### Task statement
Retype every line from the start of the data down to and including the line with "The following acts". Skip the pictures.

Transcribed page contents:
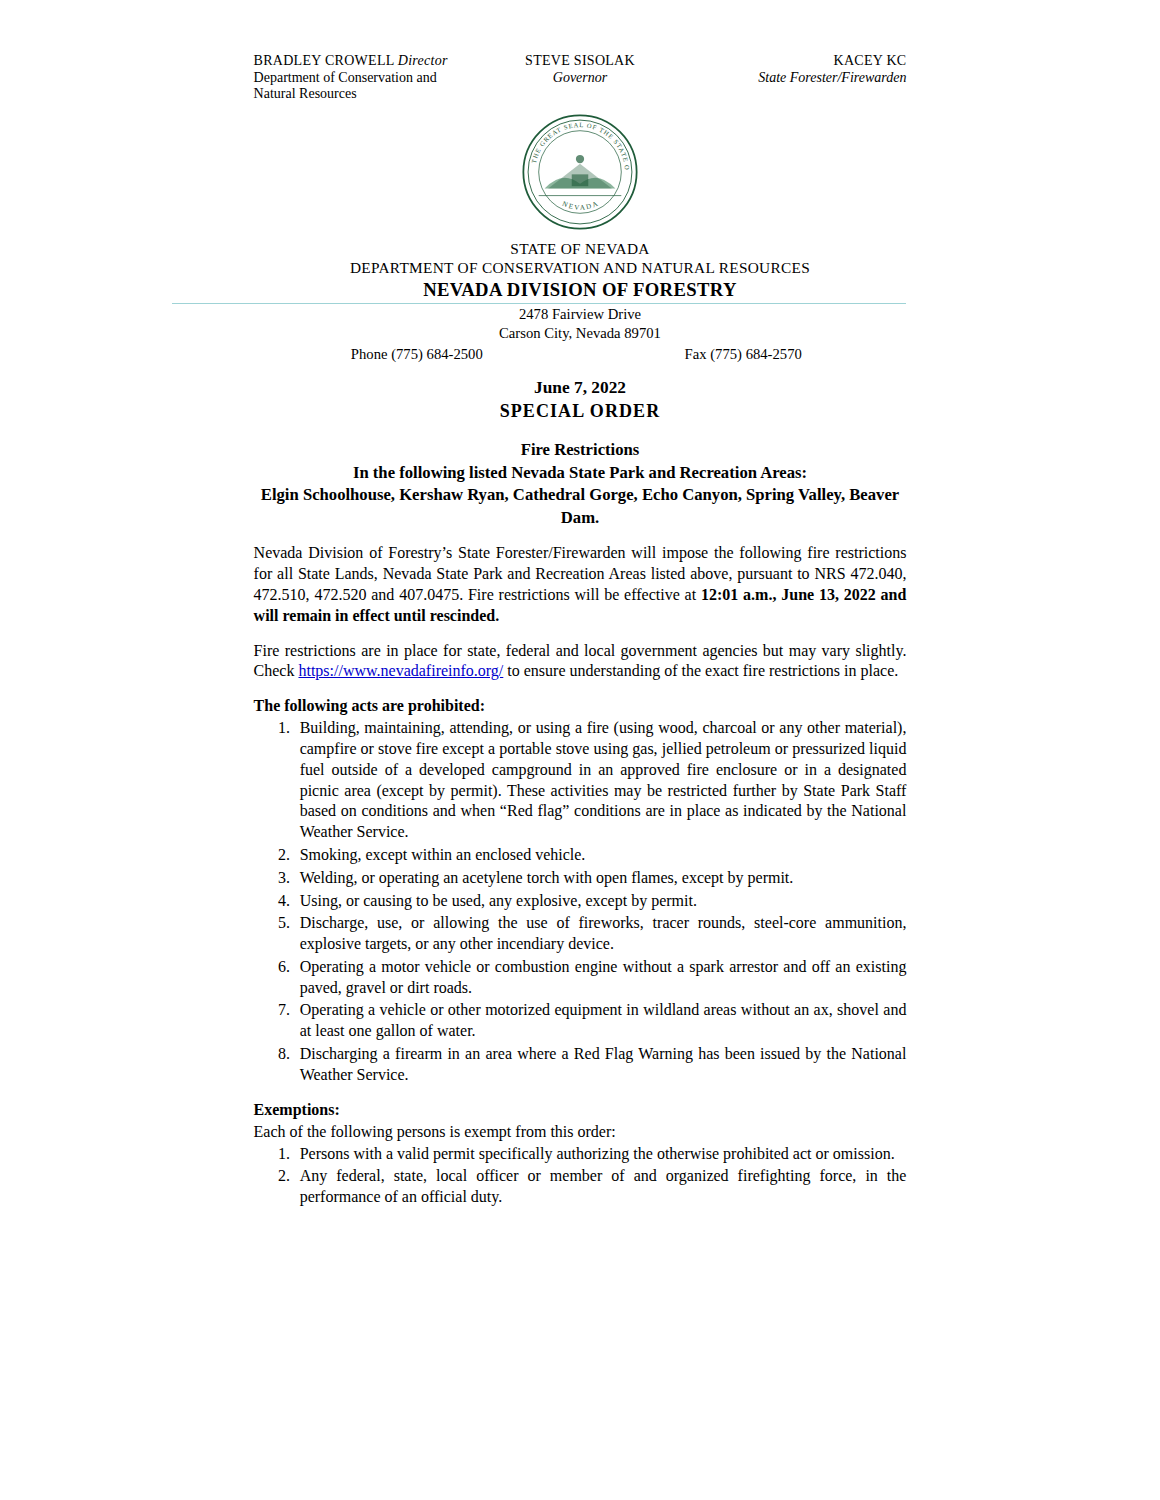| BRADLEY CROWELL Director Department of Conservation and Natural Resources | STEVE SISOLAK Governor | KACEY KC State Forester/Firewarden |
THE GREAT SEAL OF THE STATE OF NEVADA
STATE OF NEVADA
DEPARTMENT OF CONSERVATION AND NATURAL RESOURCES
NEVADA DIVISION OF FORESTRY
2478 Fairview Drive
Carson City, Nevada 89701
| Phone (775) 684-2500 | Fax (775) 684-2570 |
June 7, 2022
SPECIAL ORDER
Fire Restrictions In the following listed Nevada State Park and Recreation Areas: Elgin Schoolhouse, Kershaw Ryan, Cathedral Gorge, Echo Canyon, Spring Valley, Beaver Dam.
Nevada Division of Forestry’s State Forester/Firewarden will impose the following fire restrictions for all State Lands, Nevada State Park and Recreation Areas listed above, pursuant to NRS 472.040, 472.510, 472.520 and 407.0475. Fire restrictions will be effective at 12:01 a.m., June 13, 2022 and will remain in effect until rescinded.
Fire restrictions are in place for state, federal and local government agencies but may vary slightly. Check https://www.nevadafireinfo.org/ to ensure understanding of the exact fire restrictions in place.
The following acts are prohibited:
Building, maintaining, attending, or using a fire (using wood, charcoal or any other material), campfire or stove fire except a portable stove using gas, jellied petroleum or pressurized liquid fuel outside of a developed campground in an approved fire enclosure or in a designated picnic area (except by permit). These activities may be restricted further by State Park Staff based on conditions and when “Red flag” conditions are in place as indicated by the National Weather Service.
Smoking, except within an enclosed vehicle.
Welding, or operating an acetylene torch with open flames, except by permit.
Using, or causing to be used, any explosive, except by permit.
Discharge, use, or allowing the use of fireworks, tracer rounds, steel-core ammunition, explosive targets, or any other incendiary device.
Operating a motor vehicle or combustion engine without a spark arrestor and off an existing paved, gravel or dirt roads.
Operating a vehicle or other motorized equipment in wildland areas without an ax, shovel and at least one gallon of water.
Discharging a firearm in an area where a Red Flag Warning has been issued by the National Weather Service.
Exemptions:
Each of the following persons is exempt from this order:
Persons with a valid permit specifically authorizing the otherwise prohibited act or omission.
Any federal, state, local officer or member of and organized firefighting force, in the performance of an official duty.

### Answer to this problem
| BRADLEY CROWELL Director Department of Conservation and Natural Resources | STEVE SISOLAK Governor | KACEY KC State Forester/Firewarden |
THE GREAT SEAL OF THE STATE OF NEVADA
STATE OF NEVADA
DEPARTMENT OF CONSERVATION AND NATURAL RESOURCES
NEVADA DIVISION OF FORESTRY
2478 Fairview Drive
Carson City, Nevada 89701
| Phone (775) 684-2500 | Fax (775) 684-2570 |
June 7, 2022
SPECIAL ORDER
Fire Restrictions In the following listed Nevada State Park and Recreation Areas: Elgin Schoolhouse, Kershaw Ryan, Cathedral Gorge, Echo Canyon, Spring Valley, Beaver Dam.
Nevada Division of Forestry’s State Forester/Firewarden will impose the following fire restrictions for all State Lands, Nevada State Park and Recreation Areas listed above, pursuant to NRS 472.040, 472.510, 472.520 and 407.0475. Fire restrictions will be effective at 12:01 a.m., June 13, 2022 and will remain in effect until rescinded.
Fire restrictions are in place for state, federal and local government agencies but may vary slightly. Check https://www.nevadafireinfo.org/ to ensure understanding of the exact fire restrictions in place.
The following acts are prohibited:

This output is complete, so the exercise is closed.